In technical analysis, there are many ways to display a price chart like as line, area, bars and even unconventional ways like dot and figure, heikin ashi, renko, etc. The most popular and widely used are the line chart, the bar chart and the candlestick chart. Let’s see them below.
- The line chart connects all closing prices within a given time frame. So, for example, if the previous days’ closing prices were 1.2000, 1.2050, 1.2100 and so on, you would see a rising line connecting those prices over the past 3 days and the same would be observed for an hourly or 5-minute chart.
- The bar chart displays the open, high, low and close price over a given period. For example, in this daily chart, each bar represents what happened in one day, so you have its opening price represented by a small left segment, the high and the low it reached on that day- there and the closing price represented by a small line segment connecting the next bar. In this particular chart example, the orange bars are those with the close price higher than the open price, and the gray bars have the close price lower than the open price. You can choose any color you like.
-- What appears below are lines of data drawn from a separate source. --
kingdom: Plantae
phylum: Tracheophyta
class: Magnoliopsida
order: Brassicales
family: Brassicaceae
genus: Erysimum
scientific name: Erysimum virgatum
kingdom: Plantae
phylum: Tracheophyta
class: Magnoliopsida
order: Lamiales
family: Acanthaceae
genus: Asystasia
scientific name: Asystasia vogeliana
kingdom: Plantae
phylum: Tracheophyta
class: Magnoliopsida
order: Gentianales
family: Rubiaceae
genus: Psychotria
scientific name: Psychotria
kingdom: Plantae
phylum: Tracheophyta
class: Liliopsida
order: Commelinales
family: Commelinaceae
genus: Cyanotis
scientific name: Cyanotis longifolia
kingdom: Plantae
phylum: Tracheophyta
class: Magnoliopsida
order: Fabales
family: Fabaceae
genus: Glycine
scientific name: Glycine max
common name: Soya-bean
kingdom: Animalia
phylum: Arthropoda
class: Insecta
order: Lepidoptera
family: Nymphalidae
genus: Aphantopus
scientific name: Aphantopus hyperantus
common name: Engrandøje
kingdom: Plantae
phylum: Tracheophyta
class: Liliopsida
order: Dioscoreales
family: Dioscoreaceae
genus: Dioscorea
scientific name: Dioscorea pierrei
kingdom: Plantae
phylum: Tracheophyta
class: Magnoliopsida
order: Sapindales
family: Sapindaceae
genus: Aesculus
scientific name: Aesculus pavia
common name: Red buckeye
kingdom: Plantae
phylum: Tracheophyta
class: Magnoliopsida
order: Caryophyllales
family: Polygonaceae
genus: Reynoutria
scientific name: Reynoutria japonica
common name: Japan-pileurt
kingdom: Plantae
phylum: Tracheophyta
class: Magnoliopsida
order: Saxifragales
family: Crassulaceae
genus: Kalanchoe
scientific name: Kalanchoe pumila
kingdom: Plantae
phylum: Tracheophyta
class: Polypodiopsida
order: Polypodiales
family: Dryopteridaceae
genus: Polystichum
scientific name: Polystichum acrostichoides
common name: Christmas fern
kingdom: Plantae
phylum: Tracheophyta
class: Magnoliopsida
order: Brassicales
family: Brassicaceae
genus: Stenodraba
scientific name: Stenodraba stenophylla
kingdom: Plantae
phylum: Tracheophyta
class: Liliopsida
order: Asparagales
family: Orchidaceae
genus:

- The candlestick chart is the most popular. It displays the same data as the bar chart, so the open, high, low and close price over a given period, but in a much simpler visual way. The body of the candle indicates the open and close price, so if the candle is orange it means the close price is higher than the open price and vice versa if the candle is grey. The wicks (also called shadows) represent the high and low price reached during that particular time period.